У Кравченко костер разгорелся мгновенно. Пламя взметнулось вверх.
— Ну все, амба. Теперь купаться. Наломался я с этим лесоповалом, ополоснуться трэба, — сказал он, поглаживая широкую грудь. — Ой вы косточки мои разудалые. Все, братва, кончай труды. Аида к яхт-клубу, там в заливчике вроде почище. Кать-ка, ать-два, одна нога здесь, другая…
— Мне не хочется купаться, Вадя.
— Ну и фиг с тобой. Капризничает еще, принцесса. За это будешь вечным вестовым при огне в пещере. Серега, Витька…
— Я бараниной займусь. Угли скоро будут готовы, как раз для ребер подойдут. Так что, ребята, вы езжайте, купайтесь, только через час чтоб были тут. А то солнце уже высоко, а мы ни в одном глазу. — Павлов пошевелил носком кроссовки дрова в костре.
— Это за нами не заржавеет, — пообещал Кравченко, и они с Мещерским отбыли на канал.

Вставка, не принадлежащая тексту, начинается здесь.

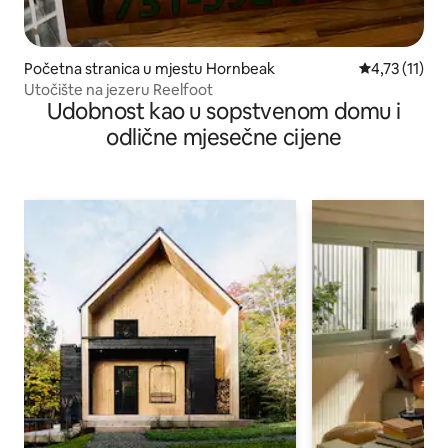
Početna stranica u mjestu Hornbeak
prosječna ocj
4,73 (11)
Utočište na jezeru Reelfoot
Udobnost kao u sopstvenom domu i
odlične mjesečne cijene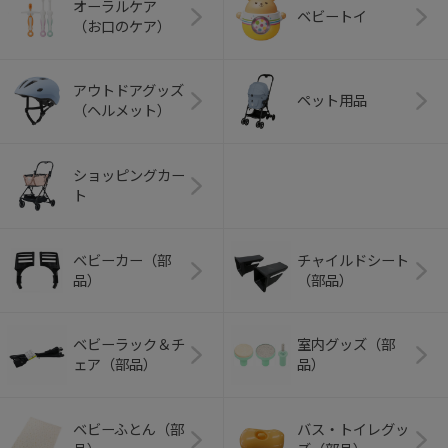
オーラルケア
ベビートイ
（お口のケア）
アウトドアグッズ
ペット用品
（ヘルメット）
ショッピングカー
ト
ベビーカー（部
チャイルドシート
品）
（部品）
ベビーラック＆チ
室内グッズ（部
ェア（部品）
品）
ベビーふとん（部
バス・トイレグッ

Катя побродила по саду, бесцельно трогая шершавые стволы яблонь, срывала листочки, подносила к губам. Она украдкой то и дело посматривала на костер, сверкавший подобно аленькому цветку среди буйной зелени. Солнце припекало все сильнее и сильнее. Катя скинула соломенную шляпку — свою итальянскую обновку, распустила волосы, подставила зною лицо, зажмурилась. Потом чуть приоткрыла глаза: высоко на ветке, прямо у нее над головой, висело желто-розовое яблоко. Она встала на носки, потянулась к нему, собираясь сорвать и надкусить: интересно, кислое оно или уже сладкое? Вдруг она почувствовала чье-то присутствие, но не обернулась.

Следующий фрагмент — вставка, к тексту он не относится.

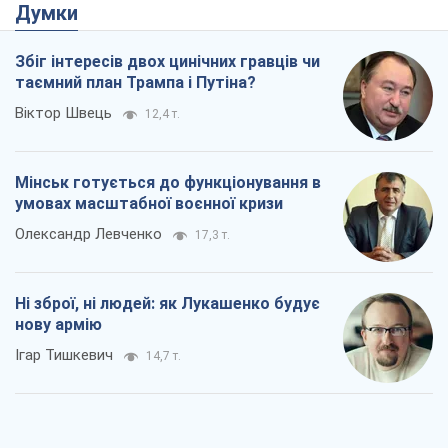
Думки
Збіг інтересів двох цинічних гравців чи
таємний план Трампа і Путіна?
Віктор Швець
12,4 т.
Мінськ готується до функціонування в
умовах масштабної воєнної кризи
Олександр Левченко
17,3 т.
Ні зброї, ні людей: як Лукашенко будує
нову армію
Ігар Тишкевич
14,7 т.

Яблоко, уже сорванное, кто-то протягивал ей через плечо. Она не взяла. По спине прошел странный холодок. Павлов (она снова не слышала, как он подошел к ней сзади) легонько провел пальцами по ее шее. Затем наклонился, вдыхая аромат ее волос. Ладонь его, точно легкую паутинку, смахнула с ее обнаженного плеча бретельку сарафана.
Катя слышала его сердце: удар, еще удар, еще…
— Не надо, пожалуйста. Прошу вас. Не надо, не смейте!
Он тут же отстранился. Она оглянулась. Павлов вернулся к костру. Постоял секунду, глядя на языки пламени.